= Beginning of Section =

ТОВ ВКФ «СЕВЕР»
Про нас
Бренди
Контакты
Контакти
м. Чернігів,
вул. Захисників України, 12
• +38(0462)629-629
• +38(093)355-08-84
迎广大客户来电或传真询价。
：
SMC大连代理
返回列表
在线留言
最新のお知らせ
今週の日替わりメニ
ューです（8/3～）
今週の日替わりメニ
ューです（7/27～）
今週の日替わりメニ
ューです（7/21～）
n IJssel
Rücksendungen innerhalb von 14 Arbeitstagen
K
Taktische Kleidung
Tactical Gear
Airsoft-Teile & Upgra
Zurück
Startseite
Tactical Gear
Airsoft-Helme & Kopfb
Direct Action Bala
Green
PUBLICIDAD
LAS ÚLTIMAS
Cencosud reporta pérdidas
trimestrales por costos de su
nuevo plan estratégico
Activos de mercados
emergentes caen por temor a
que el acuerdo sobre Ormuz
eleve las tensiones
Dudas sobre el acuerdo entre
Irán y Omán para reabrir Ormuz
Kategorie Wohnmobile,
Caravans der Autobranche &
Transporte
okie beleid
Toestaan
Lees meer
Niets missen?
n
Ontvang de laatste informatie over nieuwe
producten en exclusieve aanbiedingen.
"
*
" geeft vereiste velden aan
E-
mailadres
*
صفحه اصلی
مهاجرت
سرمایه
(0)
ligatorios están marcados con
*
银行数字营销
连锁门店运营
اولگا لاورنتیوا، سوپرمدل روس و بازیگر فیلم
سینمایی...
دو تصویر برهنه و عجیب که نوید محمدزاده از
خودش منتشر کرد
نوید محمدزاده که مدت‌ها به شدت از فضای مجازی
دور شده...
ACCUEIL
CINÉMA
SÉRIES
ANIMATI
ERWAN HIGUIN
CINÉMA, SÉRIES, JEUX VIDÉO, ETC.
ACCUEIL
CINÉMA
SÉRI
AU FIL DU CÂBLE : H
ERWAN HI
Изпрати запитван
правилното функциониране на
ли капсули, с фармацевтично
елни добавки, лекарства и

= End of Section =

_TASK ITEM_: List all lines in the material containing the string "نوید".

_SOLUTION TO THIS PROBLEM_:
دو تصویر برهنه و عجیب که نوید محمدزاده از
نوید محمدزاده که مدت‌ها به شدت از فضای مجازی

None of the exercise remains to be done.